Zu dieser Zeit bestand die Anlage lediglich aus einem Palas, einem niedrigen Bergfried und einer Ringmauer. Erst im 14. Jahrhundert wurde ein Zwinger, der Torturm und der Südtrakt hinzugefügt. Die bedeutendste Bauphase von Schoss Rafenstein gab es im 16. Jahrhundert. Die damals noch mittelalterliche Burg wurde im Stile der Spätgotik umgestaltet.

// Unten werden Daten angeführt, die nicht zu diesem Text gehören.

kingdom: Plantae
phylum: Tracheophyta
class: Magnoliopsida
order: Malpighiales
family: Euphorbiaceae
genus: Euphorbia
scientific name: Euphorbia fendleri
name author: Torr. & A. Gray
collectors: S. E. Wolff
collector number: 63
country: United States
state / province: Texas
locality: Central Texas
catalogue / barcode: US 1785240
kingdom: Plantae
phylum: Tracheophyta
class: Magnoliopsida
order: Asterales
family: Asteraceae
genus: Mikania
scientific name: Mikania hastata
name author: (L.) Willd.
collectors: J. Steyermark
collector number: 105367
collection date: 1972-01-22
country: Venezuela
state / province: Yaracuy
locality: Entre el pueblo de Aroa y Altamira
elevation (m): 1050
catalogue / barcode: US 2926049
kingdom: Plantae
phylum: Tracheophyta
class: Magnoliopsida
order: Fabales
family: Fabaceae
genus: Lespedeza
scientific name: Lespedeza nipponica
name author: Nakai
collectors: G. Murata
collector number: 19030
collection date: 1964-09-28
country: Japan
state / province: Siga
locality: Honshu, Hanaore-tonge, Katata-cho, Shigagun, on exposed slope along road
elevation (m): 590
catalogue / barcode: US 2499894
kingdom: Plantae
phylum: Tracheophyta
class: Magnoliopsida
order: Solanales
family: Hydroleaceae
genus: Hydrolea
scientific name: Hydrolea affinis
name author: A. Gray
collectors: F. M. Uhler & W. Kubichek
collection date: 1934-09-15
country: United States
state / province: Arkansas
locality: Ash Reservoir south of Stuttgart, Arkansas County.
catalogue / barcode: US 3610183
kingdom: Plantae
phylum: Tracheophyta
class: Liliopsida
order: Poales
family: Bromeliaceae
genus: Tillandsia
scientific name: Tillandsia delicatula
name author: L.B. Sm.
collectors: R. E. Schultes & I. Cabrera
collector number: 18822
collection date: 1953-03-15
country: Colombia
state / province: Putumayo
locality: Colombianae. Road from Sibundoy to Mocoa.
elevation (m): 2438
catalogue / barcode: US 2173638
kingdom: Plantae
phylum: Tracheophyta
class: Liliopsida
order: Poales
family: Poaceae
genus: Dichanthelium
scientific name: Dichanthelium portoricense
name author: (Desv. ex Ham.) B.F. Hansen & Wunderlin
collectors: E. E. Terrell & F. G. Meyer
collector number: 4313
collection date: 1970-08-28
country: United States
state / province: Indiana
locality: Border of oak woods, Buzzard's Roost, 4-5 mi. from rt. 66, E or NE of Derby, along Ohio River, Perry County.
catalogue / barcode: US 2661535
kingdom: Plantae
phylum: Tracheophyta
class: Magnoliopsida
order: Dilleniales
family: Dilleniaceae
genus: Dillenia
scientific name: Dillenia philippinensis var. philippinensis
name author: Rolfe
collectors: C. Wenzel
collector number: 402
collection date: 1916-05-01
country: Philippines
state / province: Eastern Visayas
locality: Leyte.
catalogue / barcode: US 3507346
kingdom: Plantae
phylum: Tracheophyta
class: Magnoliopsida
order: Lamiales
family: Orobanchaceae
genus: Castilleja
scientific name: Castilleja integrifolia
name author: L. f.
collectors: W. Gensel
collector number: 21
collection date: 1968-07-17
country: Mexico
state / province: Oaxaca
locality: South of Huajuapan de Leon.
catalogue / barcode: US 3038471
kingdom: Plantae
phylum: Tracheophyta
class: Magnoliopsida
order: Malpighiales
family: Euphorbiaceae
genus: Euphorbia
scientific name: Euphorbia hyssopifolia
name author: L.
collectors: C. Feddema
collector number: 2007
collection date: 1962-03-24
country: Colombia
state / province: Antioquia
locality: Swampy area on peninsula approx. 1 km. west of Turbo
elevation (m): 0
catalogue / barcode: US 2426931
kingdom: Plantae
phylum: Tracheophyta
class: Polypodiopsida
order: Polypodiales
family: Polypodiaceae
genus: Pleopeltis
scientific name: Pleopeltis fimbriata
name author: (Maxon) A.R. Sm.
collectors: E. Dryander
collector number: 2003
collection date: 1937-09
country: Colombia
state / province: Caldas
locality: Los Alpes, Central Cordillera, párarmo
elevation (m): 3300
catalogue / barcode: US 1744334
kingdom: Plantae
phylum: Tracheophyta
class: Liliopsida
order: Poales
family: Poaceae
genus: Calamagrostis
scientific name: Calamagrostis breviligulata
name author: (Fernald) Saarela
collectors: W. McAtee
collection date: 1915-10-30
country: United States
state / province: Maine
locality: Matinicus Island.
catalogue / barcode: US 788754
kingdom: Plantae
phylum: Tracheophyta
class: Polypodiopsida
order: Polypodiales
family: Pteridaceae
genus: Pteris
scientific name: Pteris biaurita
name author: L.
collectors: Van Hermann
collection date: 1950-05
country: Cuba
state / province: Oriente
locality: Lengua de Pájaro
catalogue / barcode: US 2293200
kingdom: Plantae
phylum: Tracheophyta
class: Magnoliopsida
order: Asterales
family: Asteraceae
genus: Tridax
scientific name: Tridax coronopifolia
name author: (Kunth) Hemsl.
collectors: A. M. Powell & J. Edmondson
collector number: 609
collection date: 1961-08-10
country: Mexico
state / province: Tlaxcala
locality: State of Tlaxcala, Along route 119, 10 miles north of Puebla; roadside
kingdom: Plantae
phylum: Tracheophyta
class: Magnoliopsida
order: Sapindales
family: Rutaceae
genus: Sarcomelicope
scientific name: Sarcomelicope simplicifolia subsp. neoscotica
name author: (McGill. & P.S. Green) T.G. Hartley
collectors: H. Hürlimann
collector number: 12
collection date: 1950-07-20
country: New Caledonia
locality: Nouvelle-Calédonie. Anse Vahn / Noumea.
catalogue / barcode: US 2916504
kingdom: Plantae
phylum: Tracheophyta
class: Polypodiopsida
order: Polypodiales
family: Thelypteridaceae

1357 war das Schloss Sitz des Franz von Ravenstein. Doch nach dem frühzeitigen Tod seines Sohnes ging der Besitz an die Familie von Goldegg über, später über Erbwege an die Weinecker. Von 1500 bis 1599 nannten sich die Besitzer Sigmund Gerstl und Hans Wueff, dann übernahmen die Grafen von Wolkenstein das Schloss. Erst im 19. Jahrhundert, als die Herren von Wolkenstein das Schloss nicht mehr bewohnten, wurde es dem Verfall überlassen.
Heute ist nur noch eine Ruine der damaligen Burg zu sehen. Die Burgruine ist sogar mit dem Auto erreichbar, jedoch ist ein Besuch im Inneren der Anlage nicht möglich, da diese nicht gesichert ist.